WHAT IS BEING ASKED: Copy the material below word for word, from the line with "longitude: -5.8870" to the line with "region: Western Australia", both of those lines included. Leave the pictures out.
-- begin STORED DATA --
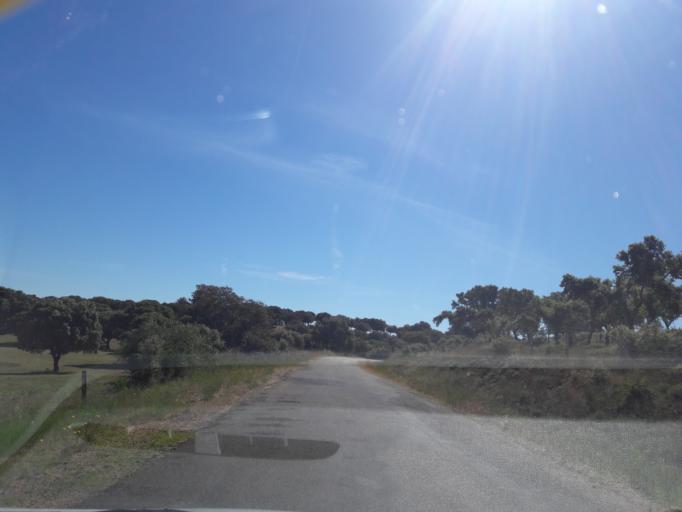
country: ES
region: Castille and Leon
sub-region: Provincia de Salamanca
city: Vega de Tirados
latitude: 41.0509
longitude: -5.8870
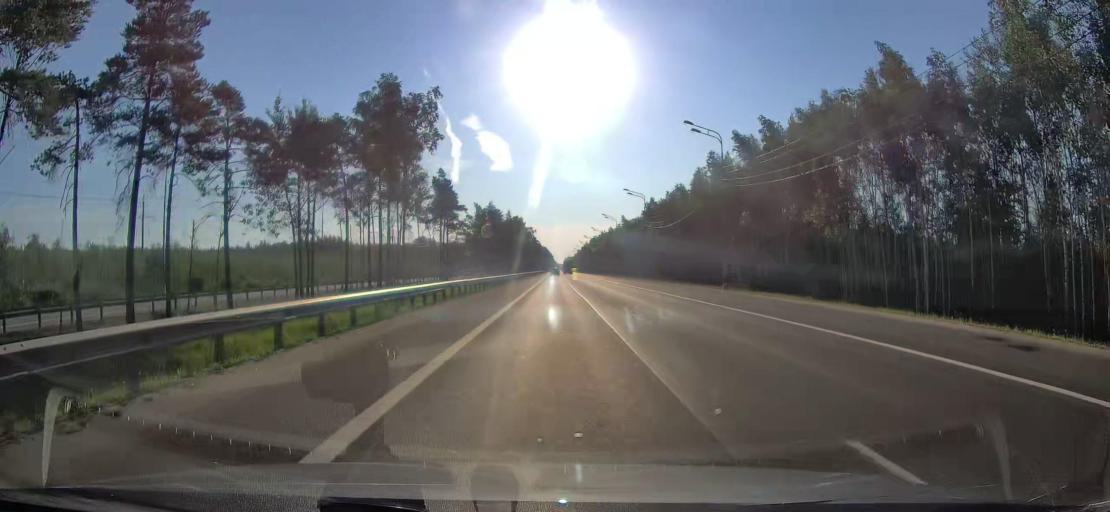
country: RU
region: Leningrad
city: Pavlovo
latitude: 59.9090
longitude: 30.8306
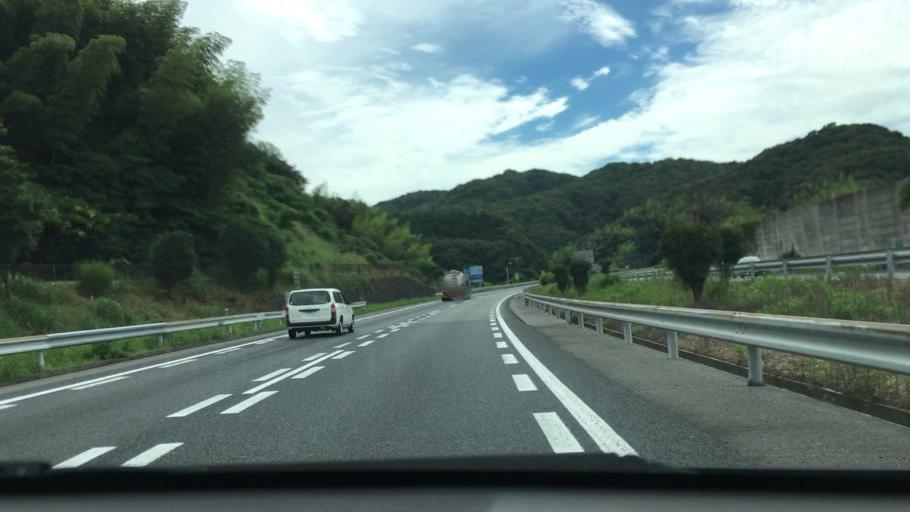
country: JP
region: Yamaguchi
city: Tokuyama
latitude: 34.0663
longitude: 131.7011
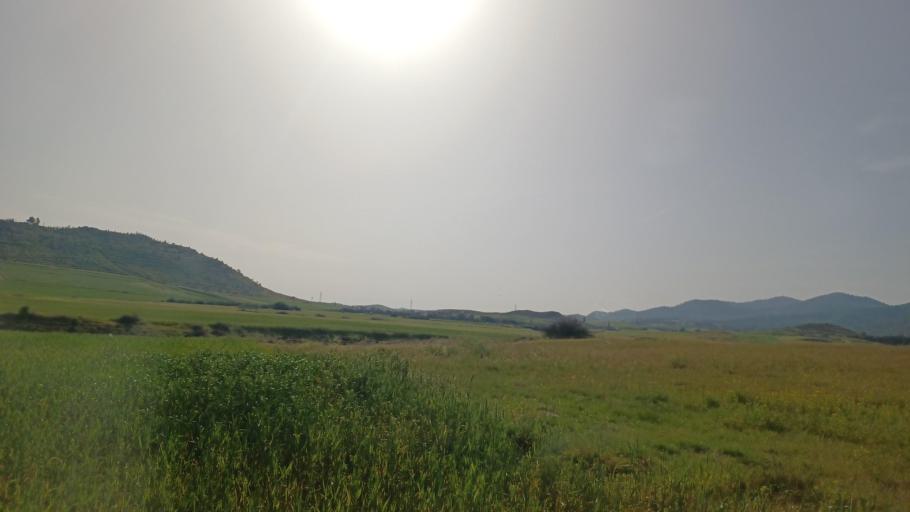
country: CY
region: Lefkosia
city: Lefka
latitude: 35.0911
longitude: 32.9443
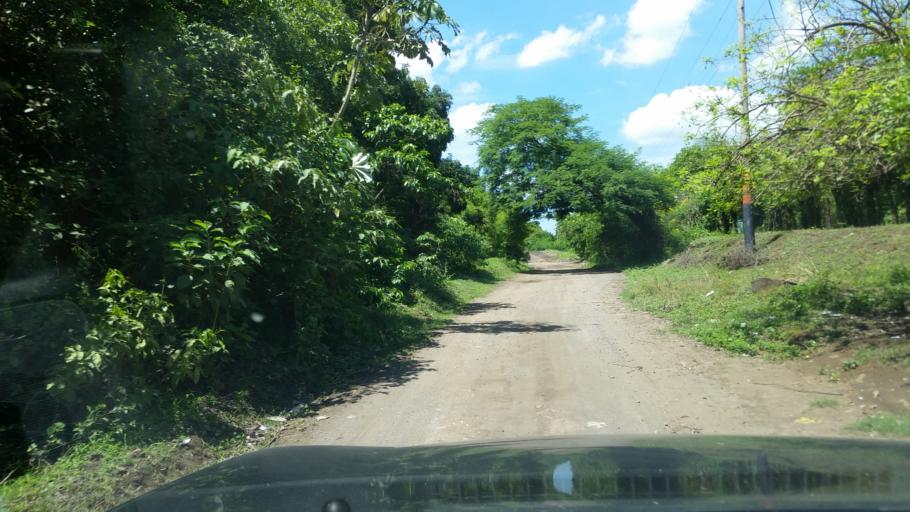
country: NI
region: Chinandega
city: Puerto Morazan
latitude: 12.7624
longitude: -87.1333
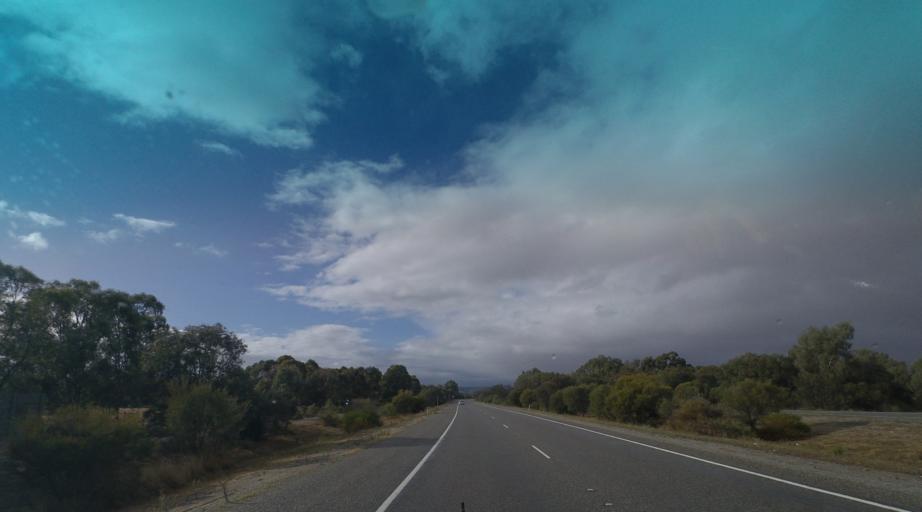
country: AU
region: Western Australia
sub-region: Serpentine-Jarrahdale
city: Oakford
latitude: -32.2019
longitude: 115.9655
-- end STORED DATA --
CORRECT OUTPUT:
longitude: -5.8870
country: RU
region: Leningrad
city: Pavlovo
latitude: 59.9090
longitude: 30.8306
country: JP
region: Yamaguchi
city: Tokuyama
latitude: 34.0663
longitude: 131.7011
country: CY
region: Lefkosia
city: Lefka
latitude: 35.0911
longitude: 32.9443
country: NI
region: Chinandega
city: Puerto Morazan
latitude: 12.7624
longitude: -87.1333
country: AU
region: Western Australia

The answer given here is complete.